Go through the entries below and tally each line holding the string "numOctaves". Return the number only.

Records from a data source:
==============================

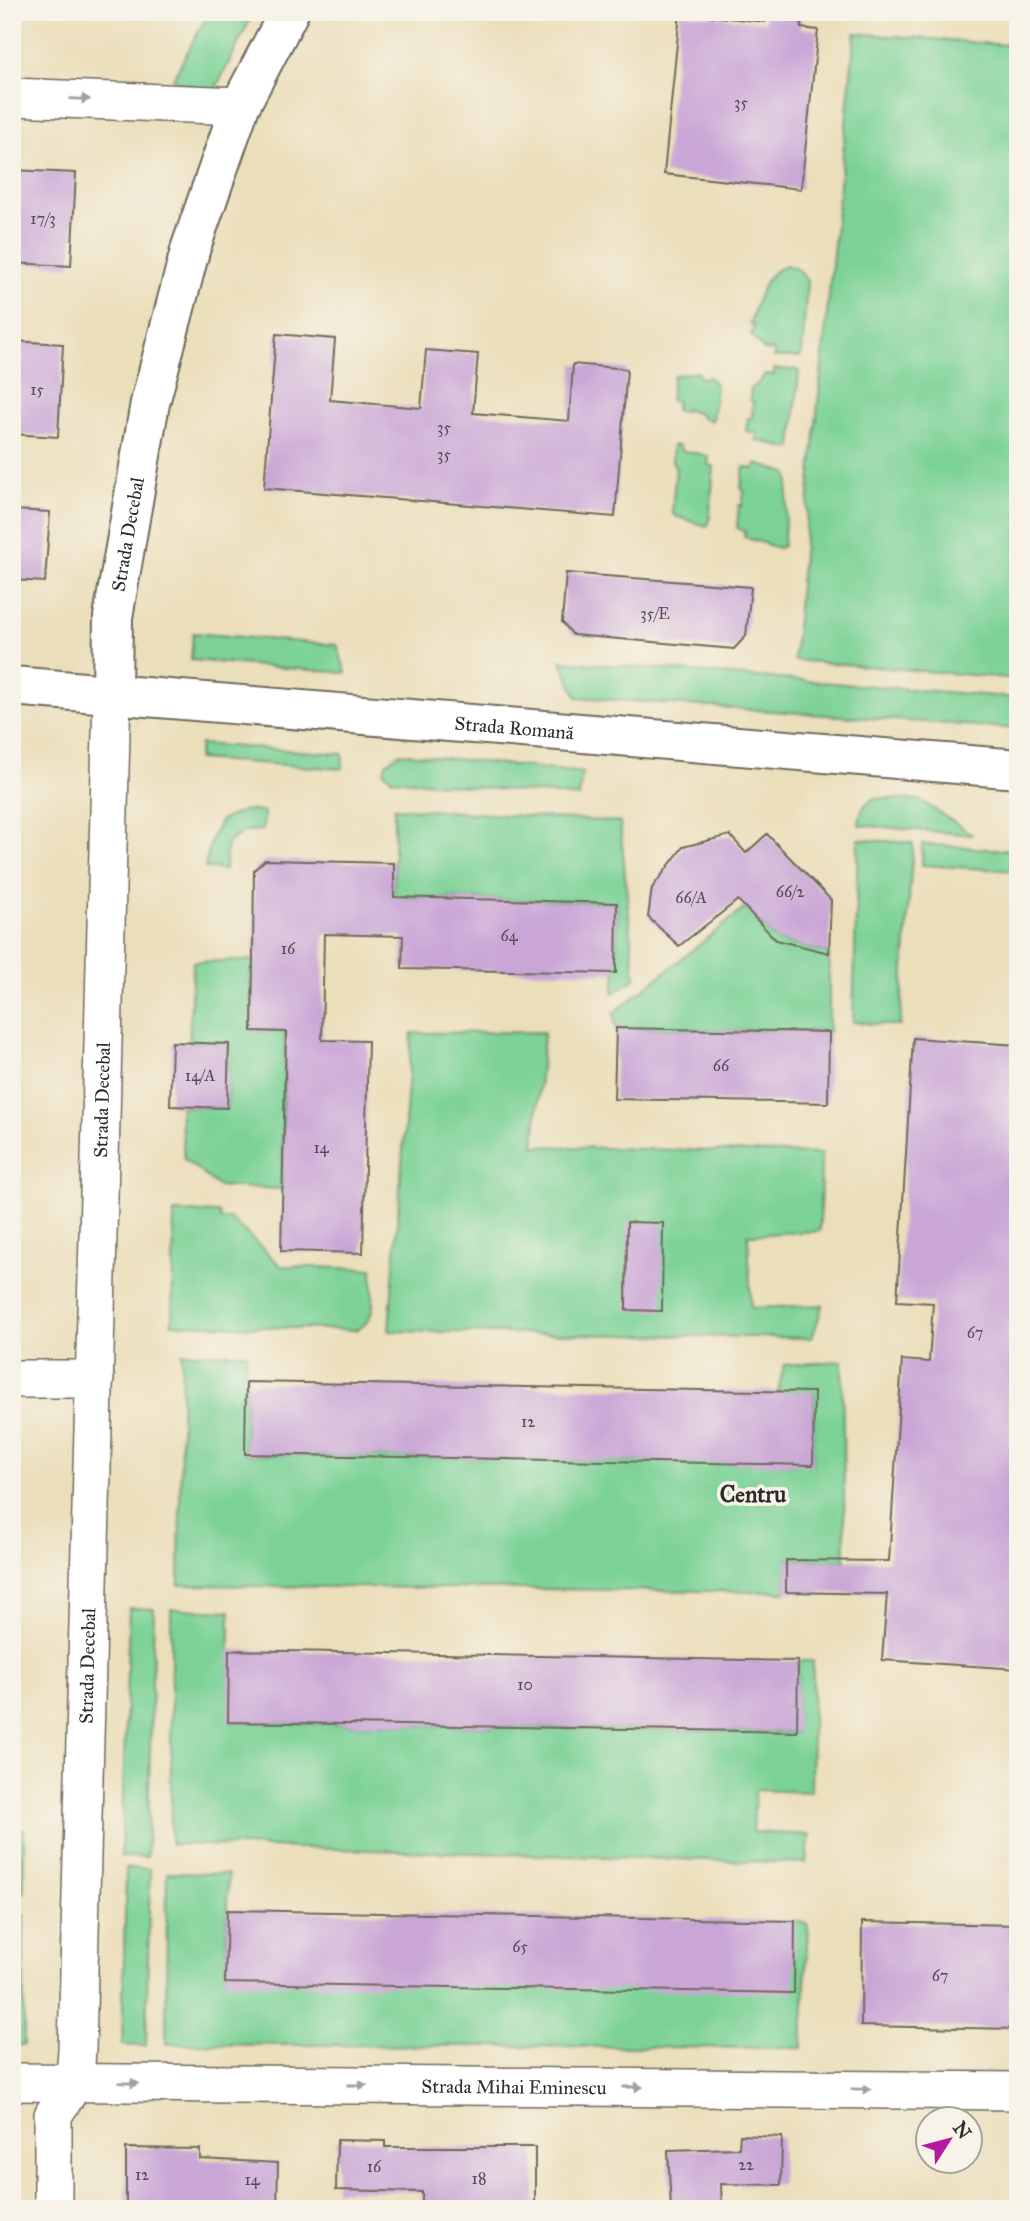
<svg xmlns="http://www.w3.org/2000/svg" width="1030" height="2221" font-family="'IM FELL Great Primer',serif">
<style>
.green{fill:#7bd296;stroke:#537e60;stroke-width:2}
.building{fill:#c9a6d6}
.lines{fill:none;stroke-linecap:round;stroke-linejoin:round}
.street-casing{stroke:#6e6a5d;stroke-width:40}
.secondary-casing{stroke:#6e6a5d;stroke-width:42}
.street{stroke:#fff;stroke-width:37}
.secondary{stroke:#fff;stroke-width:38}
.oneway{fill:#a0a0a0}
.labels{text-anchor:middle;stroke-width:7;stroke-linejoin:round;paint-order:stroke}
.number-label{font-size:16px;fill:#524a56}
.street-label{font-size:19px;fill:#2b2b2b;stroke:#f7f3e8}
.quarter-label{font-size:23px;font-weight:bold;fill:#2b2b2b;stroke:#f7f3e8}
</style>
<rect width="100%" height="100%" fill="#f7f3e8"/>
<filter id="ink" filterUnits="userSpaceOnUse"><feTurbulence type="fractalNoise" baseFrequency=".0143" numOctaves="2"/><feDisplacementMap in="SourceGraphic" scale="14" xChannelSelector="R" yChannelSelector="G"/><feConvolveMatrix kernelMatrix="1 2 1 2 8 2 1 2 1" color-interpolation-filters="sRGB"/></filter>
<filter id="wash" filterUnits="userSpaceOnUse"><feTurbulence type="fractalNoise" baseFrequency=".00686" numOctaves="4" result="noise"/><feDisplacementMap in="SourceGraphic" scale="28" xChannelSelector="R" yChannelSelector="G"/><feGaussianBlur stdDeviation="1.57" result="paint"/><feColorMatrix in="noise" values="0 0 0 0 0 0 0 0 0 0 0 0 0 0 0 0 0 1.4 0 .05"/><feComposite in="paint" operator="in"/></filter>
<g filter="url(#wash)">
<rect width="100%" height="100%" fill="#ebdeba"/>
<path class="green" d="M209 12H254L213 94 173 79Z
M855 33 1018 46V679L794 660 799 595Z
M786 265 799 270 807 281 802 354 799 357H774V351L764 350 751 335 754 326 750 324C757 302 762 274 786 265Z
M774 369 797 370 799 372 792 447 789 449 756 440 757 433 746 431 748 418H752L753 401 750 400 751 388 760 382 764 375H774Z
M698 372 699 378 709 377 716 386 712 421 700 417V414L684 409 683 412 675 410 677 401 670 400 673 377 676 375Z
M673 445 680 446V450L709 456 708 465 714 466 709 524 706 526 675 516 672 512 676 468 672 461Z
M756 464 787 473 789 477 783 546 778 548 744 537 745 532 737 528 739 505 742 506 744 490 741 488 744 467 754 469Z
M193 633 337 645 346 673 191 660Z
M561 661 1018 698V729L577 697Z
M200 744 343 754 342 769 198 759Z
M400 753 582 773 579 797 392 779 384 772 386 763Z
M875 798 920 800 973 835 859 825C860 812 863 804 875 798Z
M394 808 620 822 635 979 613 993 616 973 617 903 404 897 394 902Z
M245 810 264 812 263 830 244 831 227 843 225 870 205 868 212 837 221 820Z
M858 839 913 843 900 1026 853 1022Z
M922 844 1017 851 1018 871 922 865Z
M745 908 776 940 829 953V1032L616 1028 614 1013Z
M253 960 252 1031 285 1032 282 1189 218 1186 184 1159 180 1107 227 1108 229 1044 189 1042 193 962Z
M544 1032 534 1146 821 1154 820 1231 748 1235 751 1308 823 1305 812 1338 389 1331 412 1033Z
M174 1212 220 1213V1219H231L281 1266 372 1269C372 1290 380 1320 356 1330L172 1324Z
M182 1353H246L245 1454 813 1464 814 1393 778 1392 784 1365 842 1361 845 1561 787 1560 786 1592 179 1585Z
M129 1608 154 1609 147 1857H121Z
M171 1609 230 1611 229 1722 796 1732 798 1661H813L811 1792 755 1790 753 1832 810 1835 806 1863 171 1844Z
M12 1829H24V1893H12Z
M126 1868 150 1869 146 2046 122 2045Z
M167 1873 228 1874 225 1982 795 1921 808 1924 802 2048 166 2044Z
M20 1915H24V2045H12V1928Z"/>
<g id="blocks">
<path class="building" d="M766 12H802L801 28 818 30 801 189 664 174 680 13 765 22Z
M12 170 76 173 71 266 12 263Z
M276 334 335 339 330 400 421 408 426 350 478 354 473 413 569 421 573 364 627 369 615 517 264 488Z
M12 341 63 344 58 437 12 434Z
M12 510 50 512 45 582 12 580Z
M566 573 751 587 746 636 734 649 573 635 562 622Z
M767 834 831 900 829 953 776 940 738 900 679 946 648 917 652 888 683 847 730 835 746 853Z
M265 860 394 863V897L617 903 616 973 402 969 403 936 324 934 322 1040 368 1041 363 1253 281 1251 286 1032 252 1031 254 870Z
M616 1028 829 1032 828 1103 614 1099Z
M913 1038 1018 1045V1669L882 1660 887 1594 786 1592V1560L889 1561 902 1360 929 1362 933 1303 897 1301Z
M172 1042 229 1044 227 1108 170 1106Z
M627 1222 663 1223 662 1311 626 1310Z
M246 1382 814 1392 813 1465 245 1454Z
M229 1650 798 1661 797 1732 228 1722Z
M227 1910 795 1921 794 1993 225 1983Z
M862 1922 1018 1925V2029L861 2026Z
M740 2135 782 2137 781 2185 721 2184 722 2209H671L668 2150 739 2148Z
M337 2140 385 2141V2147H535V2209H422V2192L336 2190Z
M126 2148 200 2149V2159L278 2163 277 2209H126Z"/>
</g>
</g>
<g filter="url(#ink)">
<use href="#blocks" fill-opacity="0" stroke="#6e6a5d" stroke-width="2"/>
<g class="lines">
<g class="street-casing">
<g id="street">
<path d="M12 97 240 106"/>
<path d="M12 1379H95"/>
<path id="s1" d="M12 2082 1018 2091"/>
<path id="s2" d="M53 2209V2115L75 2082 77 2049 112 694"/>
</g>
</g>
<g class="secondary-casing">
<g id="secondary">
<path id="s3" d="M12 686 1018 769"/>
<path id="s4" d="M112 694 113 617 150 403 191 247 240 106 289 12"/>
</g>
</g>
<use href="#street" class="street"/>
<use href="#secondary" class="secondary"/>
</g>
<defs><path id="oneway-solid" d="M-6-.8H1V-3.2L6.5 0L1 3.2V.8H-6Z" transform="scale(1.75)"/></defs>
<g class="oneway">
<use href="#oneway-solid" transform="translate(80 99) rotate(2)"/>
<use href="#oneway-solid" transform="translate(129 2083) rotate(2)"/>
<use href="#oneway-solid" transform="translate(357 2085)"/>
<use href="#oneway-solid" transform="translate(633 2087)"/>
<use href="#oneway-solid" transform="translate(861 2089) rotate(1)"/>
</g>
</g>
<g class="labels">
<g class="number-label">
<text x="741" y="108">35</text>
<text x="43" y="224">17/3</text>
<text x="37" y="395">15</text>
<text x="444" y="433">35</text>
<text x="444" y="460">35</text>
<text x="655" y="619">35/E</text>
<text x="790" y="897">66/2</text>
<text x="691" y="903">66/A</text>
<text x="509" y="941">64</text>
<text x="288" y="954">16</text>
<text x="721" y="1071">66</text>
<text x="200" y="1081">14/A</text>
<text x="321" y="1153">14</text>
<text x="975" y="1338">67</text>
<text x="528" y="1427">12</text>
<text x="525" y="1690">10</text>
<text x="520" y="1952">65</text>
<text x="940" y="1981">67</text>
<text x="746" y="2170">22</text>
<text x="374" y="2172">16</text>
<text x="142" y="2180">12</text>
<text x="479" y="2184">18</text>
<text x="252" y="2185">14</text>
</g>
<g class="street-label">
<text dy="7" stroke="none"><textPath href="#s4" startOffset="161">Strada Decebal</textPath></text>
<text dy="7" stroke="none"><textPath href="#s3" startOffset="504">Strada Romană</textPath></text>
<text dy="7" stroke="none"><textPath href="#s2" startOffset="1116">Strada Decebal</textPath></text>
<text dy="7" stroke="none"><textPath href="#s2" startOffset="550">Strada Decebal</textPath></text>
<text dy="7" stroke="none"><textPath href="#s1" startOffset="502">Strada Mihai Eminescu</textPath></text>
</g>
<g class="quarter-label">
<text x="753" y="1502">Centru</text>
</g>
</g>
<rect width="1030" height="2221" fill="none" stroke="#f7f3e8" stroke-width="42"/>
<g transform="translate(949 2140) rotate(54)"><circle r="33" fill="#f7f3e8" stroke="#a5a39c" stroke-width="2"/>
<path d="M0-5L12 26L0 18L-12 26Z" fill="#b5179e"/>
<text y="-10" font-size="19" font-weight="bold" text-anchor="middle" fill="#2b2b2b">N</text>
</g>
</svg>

==============================

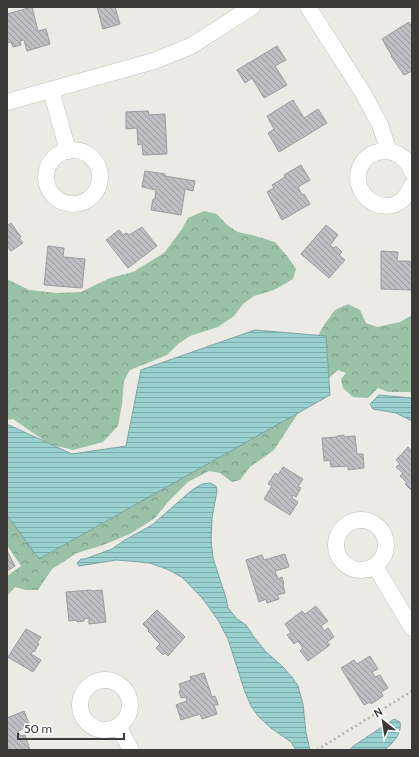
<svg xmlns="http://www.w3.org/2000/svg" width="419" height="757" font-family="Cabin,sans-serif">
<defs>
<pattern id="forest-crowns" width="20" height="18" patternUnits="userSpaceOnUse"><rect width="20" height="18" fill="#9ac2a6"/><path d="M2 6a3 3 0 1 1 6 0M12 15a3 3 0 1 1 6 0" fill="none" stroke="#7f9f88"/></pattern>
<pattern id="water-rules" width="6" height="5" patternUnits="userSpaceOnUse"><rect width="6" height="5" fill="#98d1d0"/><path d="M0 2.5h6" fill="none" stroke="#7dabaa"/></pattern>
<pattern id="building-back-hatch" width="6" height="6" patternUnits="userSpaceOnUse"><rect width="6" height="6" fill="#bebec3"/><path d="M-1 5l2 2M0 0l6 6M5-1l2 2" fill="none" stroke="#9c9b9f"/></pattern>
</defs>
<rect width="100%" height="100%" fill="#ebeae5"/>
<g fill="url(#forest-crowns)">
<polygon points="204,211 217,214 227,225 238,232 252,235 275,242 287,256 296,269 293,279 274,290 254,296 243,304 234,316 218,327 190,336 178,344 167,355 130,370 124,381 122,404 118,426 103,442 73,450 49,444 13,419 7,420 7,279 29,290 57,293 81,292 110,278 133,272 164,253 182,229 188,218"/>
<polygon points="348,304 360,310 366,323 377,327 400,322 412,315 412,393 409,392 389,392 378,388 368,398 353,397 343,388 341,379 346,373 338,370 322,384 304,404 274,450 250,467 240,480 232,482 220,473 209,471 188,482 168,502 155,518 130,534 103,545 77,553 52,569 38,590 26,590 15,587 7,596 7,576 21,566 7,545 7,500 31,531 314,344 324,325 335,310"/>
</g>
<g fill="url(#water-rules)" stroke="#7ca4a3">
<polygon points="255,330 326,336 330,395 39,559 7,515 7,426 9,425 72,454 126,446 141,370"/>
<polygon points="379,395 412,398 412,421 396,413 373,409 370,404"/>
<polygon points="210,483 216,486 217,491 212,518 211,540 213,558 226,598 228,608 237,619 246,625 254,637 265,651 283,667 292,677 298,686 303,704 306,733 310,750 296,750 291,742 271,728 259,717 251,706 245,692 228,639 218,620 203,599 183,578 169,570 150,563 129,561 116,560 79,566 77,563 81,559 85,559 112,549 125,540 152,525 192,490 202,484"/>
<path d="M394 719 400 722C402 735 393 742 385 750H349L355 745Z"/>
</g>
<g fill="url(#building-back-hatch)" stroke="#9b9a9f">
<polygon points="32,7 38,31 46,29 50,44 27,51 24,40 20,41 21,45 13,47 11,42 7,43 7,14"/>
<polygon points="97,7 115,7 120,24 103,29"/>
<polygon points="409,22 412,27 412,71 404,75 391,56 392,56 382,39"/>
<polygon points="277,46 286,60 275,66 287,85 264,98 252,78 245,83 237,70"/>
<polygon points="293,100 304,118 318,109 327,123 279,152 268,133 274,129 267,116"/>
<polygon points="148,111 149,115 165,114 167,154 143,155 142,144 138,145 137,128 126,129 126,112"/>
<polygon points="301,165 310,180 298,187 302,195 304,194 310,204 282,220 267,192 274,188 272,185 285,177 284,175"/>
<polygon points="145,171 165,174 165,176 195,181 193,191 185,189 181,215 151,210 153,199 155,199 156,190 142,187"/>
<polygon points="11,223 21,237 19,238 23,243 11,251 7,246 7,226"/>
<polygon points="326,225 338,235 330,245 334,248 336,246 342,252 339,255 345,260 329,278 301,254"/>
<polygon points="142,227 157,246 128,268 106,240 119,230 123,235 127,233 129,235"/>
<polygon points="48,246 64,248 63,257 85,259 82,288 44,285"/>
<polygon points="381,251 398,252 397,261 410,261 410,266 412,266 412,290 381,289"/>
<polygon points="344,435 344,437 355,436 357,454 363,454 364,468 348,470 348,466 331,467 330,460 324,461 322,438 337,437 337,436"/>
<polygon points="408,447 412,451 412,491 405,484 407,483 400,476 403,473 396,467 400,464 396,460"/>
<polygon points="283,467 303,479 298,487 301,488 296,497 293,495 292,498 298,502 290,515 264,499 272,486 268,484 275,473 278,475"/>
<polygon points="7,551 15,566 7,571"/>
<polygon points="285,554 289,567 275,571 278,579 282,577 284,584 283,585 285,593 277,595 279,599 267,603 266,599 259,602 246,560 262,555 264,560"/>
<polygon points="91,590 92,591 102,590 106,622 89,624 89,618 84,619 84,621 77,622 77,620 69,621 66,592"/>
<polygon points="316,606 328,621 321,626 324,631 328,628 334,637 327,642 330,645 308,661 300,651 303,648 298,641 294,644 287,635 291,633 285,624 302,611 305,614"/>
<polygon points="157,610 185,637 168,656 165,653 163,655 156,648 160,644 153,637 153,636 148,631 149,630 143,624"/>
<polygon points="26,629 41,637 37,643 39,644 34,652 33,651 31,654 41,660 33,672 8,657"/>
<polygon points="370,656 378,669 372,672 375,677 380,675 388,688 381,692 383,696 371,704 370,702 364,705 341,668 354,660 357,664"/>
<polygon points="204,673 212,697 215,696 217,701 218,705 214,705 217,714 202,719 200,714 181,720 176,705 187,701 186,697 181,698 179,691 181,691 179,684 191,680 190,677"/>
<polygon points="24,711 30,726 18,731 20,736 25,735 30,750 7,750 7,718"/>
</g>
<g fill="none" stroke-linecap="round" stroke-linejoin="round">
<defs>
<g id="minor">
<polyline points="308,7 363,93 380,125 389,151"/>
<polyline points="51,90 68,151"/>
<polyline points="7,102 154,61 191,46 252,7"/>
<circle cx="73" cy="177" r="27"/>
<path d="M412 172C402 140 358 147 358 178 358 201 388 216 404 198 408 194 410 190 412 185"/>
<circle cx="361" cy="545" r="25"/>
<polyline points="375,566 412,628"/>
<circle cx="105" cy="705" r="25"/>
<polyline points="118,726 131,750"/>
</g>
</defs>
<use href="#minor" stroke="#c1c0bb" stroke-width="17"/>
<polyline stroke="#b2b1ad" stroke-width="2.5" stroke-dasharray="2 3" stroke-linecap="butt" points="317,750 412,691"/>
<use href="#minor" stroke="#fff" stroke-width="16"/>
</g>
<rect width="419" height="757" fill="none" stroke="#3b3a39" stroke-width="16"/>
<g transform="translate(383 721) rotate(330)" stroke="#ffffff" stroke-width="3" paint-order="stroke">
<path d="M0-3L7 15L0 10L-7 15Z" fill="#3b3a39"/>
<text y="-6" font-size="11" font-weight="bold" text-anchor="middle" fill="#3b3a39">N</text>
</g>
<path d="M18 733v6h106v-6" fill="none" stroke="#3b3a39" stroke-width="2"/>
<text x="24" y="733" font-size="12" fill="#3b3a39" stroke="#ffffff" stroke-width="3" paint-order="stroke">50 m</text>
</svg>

==============================

### OUTPUT OF THE TASK
2